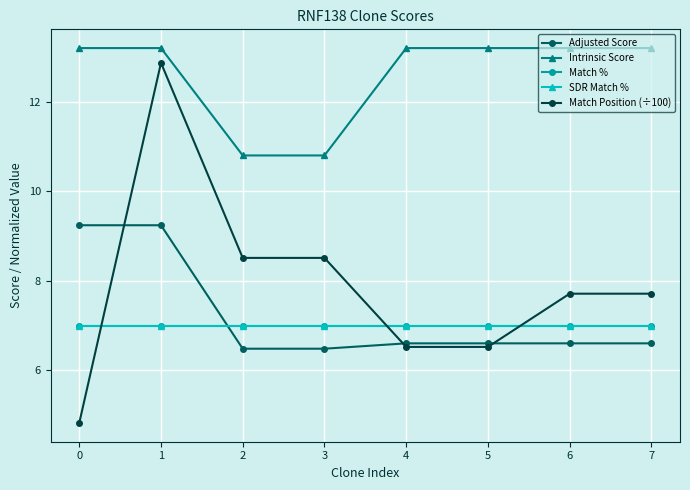

Reading left to right, list all the values displayed in this chart.

Adjusted Score: 0=9.2	1=9.2	2=6.5	3=6.5	4=6.6	5=6.6	6=6.6	7=6.6
Intrinsic Score: 0=13.2	1=13.2	2=10.8	3=10.8	4=13.2	5=13.2	6=13.2	7=13.2
Match %: 0=7.0	1=7.0	2=7.0	3=7.0	4=7.0	5=7.0	6=7.0	7=7.0
SDR Match %: 0=7.0	1=7.0	2=7.0	3=7.0	4=7.0	5=7.0	6=7.0	7=7.0
Match Position (÷100): 0=4.8	1=12.9	2=8.5	3=8.5	4=6.5	5=6.5	6=7.7	7=7.7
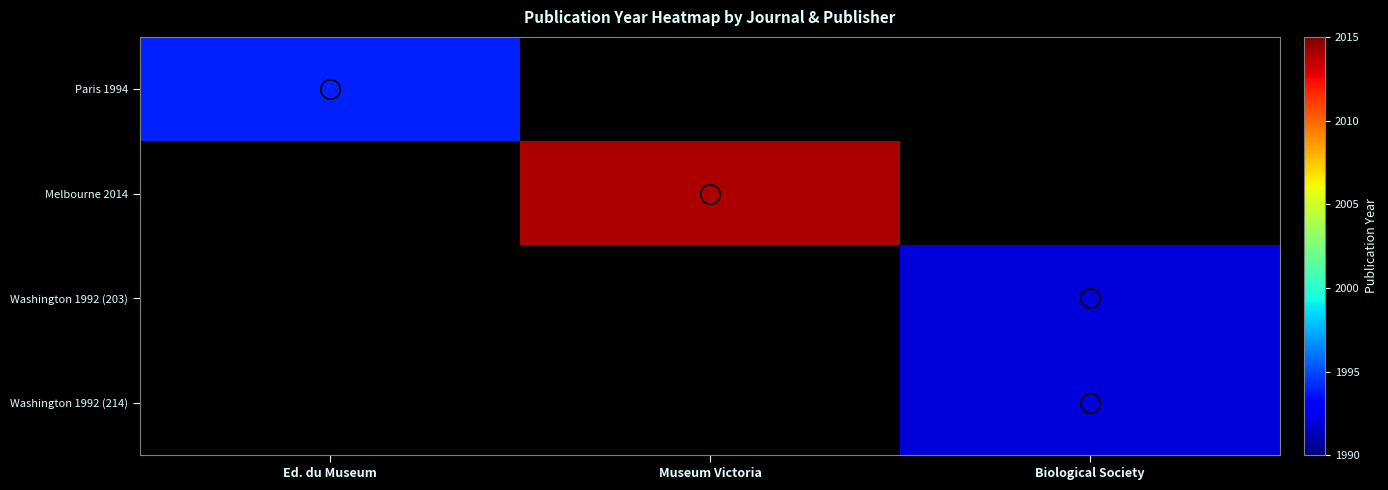

Count the number of data series in this chart.

4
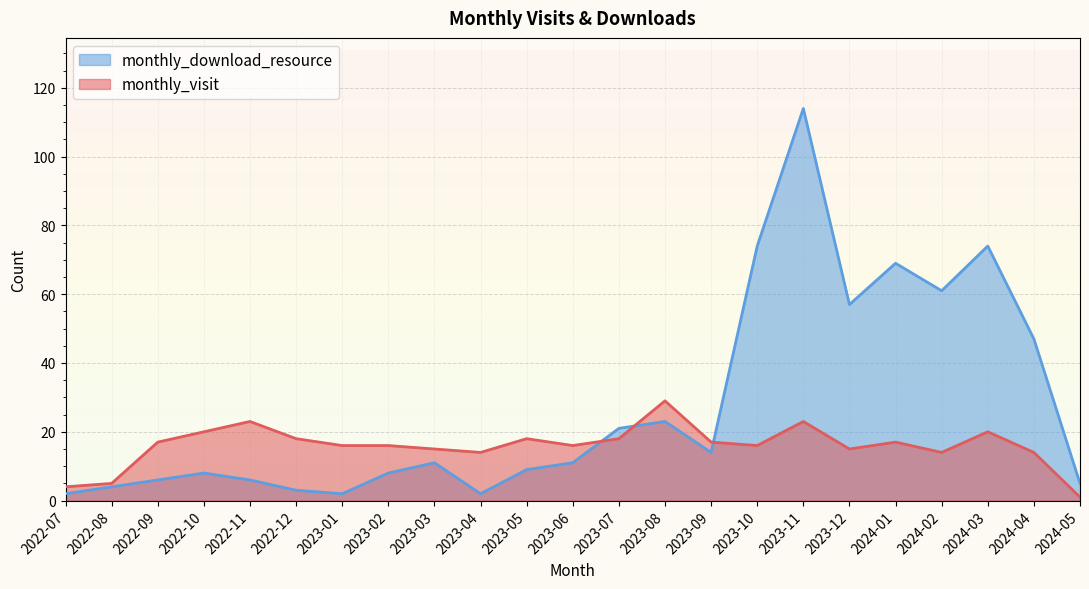

How many data points in monthly_visit are less than 16?

8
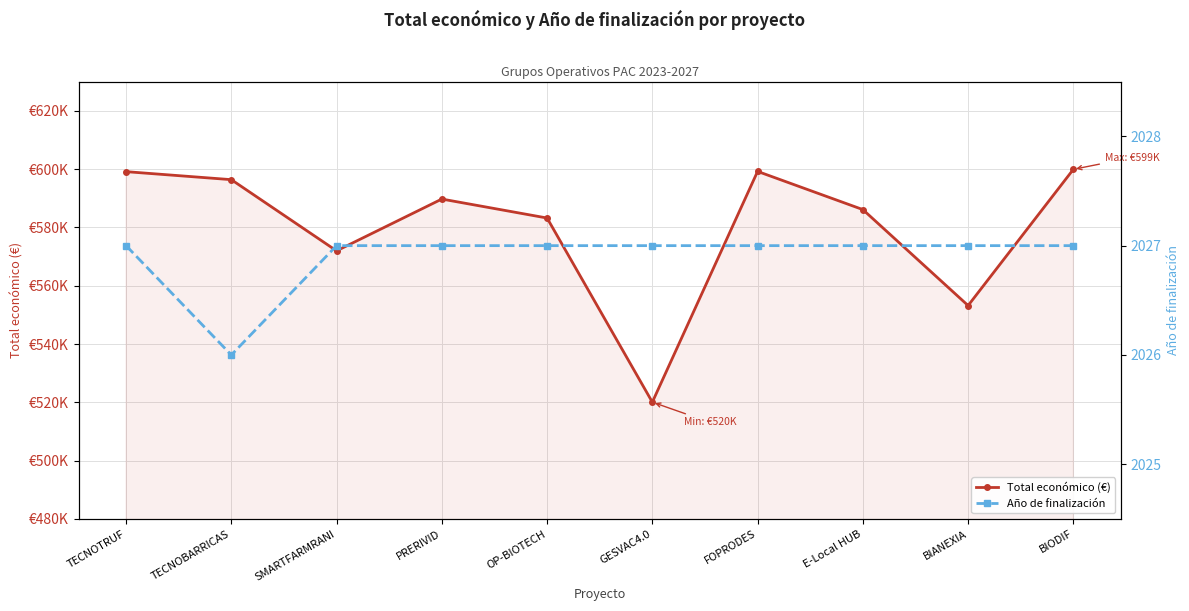

What is the difference between the maximum and minimum values in the Año de finalización series?

1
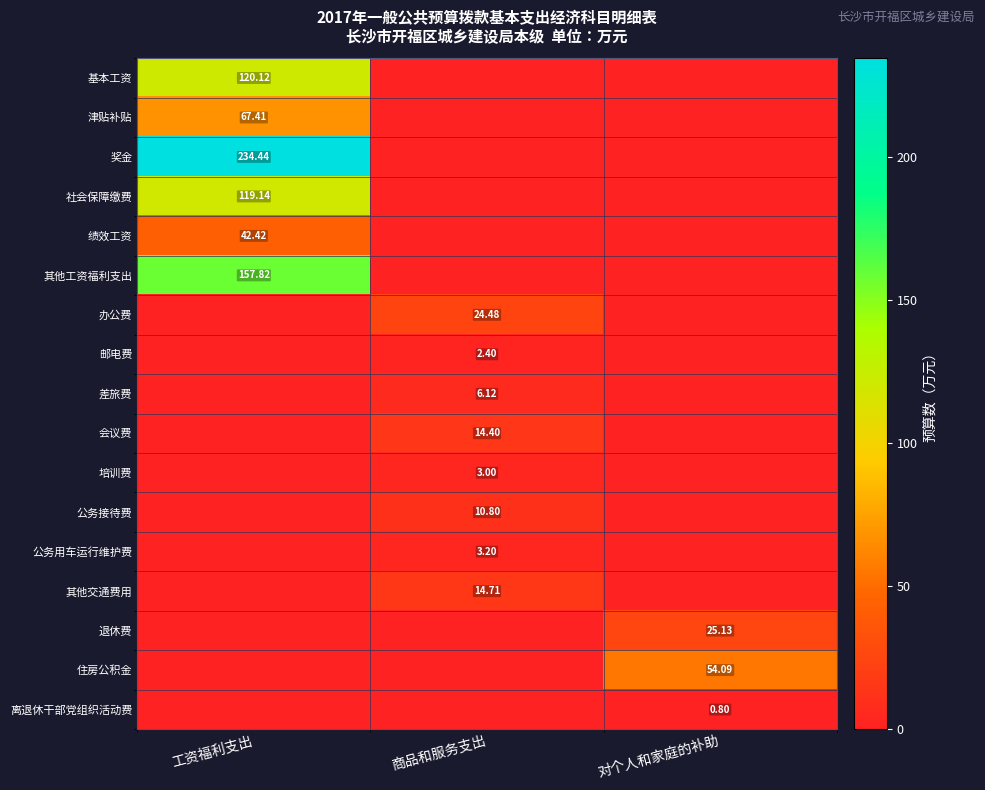

The value of 离退休干部党组织活动费 at 商品和服务支出 is -0.5. True or false?

False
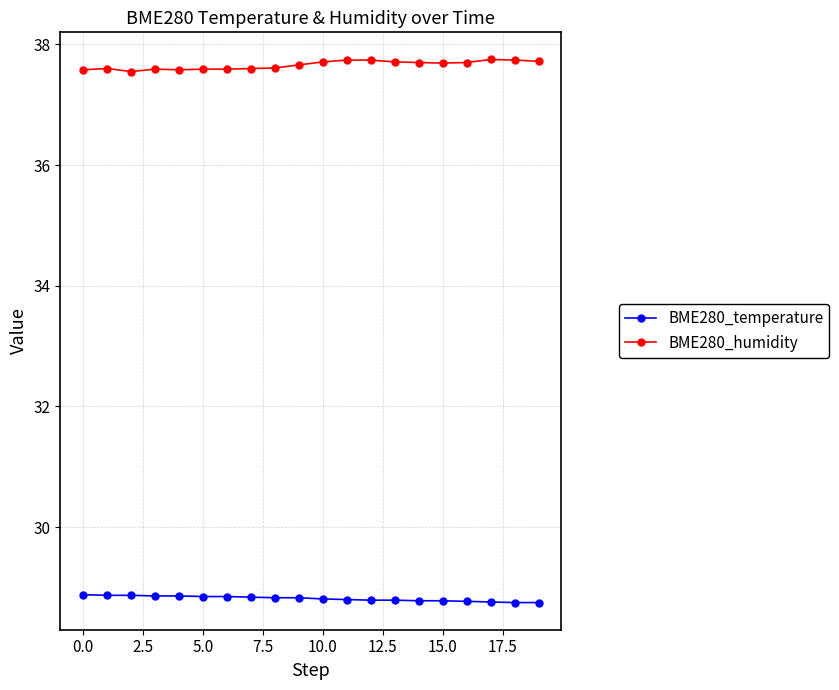

What is the value of the BME280_temperature point at the 5th from the left?

28.9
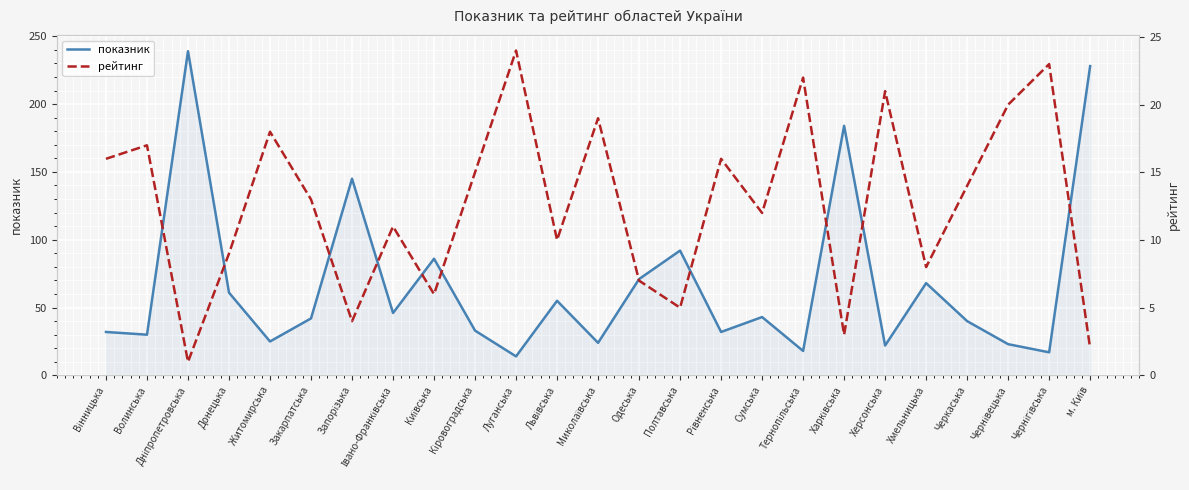

Reading left to right, extract all data points from this chart.

показник: 32	30	239	61	25	42	145	46	86	33	14	55	24	71	92	32	43	18	184	22	68	40	23	17	228
рейтинг: 16	17	1	9	18	13	4	11	6	15	24	10	19	7	5	16	12	22	3	21	8	14	20	23	2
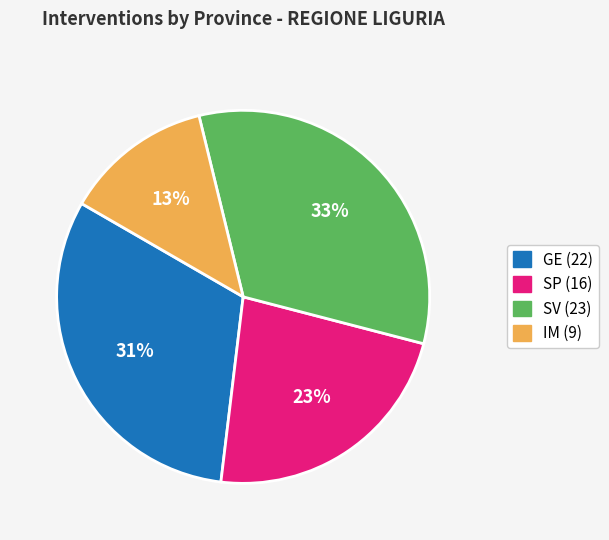

To the nearest percent, what portion does IM represent?

13%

◆ Your assignment ◆
Reproduce all of the lines above word for word, omitting the pictures.

◆ Reply ◆
Reading left to right, list all the values displayed in this chart.

Adjusted Score: 0=9.2	1=9.2	2=6.5	3=6.5	4=6.6	5=6.6	6=6.6	7=6.6
Intrinsic Score: 0=13.2	1=13.2	2=10.8	3=10.8	4=13.2	5=13.2	6=13.2	7=13.2
Match %: 0=7.0	1=7.0	2=7.0	3=7.0	4=7.0	5=7.0	6=7.0	7=7.0
SDR Match %: 0=7.0	1=7.0	2=7.0	3=7.0	4=7.0	5=7.0	6=7.0	7=7.0
Match Position (÷100): 0=4.8	1=12.9	2=8.5	3=8.5	4=6.5	5=6.5	6=7.7	7=7.7

Count the number of data series in this chart.

4

How many data points in monthly_visit are less than 16?

8

What is the difference between the maximum and minimum values in the Año de finalización series?

1

The value of 离退休干部党组织活动费 at 商品和服务支出 is -0.5. True or false?

False

What is the value of the BME280_temperature point at the 5th from the left?

28.9

Reading left to right, extract all data points from this chart.

показник: 32	30	239	61	25	42	145	46	86	33	14	55	24	71	92	32	43	18	184	22	68	40	23	17	228
рейтинг: 16	17	1	9	18	13	4	11	6	15	24	10	19	7	5	16	12	22	3	21	8	14	20	23	2

To the nearest percent, what portion does IM represent?

13%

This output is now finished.